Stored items
--- BEGIN ---

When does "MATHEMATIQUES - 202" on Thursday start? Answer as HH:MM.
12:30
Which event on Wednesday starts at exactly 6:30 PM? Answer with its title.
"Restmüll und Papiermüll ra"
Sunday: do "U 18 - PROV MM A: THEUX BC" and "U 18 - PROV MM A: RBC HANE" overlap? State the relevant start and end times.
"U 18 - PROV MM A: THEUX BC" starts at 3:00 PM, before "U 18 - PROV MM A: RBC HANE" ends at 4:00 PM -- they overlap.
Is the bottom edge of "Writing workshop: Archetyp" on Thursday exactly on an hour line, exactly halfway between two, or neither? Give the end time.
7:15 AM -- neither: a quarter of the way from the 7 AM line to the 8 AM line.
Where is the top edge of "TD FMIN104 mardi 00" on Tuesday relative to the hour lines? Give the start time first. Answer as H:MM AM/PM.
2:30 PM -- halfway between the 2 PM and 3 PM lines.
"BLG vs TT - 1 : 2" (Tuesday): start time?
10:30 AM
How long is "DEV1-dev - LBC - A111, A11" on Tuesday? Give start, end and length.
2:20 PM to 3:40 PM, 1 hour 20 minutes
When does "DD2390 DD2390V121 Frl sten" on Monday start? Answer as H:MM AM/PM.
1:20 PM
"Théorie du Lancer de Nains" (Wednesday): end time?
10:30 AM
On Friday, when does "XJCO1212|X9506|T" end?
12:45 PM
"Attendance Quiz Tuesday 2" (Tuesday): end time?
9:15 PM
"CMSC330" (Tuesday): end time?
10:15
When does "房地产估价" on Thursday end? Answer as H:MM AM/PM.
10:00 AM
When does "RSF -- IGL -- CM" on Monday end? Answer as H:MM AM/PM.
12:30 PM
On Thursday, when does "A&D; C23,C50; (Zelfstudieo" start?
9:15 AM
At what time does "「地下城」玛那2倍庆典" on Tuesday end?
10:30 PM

--- END ---

*Request:* Please copy out every line of the listing above, word for word and in the same order.

*Task output:*
When does "MATHEMATIQUES - 202" on Thursday start? Answer as HH:MM.
12:30
Which event on Wednesday starts at exactly 6:30 PM? Answer with its title.
"Restmüll und Papiermüll ra"
Sunday: do "U 18 - PROV MM A: THEUX BC" and "U 18 - PROV MM A: RBC HANE" overlap? State the relevant start and end times.
"U 18 - PROV MM A: THEUX BC" starts at 3:00 PM, before "U 18 - PROV MM A: RBC HANE" ends at 4:00 PM -- they overlap.
Is the bottom edge of "Writing workshop: Archetyp" on Thursday exactly on an hour line, exactly halfway between two, or neither? Give the end time.
7:15 AM -- neither: a quarter of the way from the 7 AM line to the 8 AM line.
Where is the top edge of "TD FMIN104 mardi 00" on Tuesday relative to the hour lines? Give the start time first. Answer as H:MM AM/PM.
2:30 PM -- halfway between the 2 PM and 3 PM lines.
"BLG vs TT - 1 : 2" (Tuesday): start time?
10:30 AM
How long is "DEV1-dev - LBC - A111, A11" on Tuesday? Give start, end and length.
2:20 PM to 3:40 PM, 1 hour 20 minutes
When does "DD2390 DD2390V121 Frl sten" on Monday start? Answer as H:MM AM/PM.
1:20 PM
"Théorie du Lancer de Nains" (Wednesday): end time?
10:30 AM
On Friday, when does "XJCO1212|X9506|T" end?
12:45 PM
"Attendance Quiz Tuesday 2" (Tuesday): end time?
9:15 PM
"CMSC330" (Tuesday): end time?
10:15
When does "房地产估价" on Thursday end? Answer as H:MM AM/PM.
10:00 AM
When does "RSF -- IGL -- CM" on Monday end? Answer as H:MM AM/PM.
12:30 PM
On Thursday, when does "A&D; C23,C50; (Zelfstudieo" start?
9:15 AM
At what time does "「地下城」玛那2倍庆典" on Tuesday end?
10:30 PM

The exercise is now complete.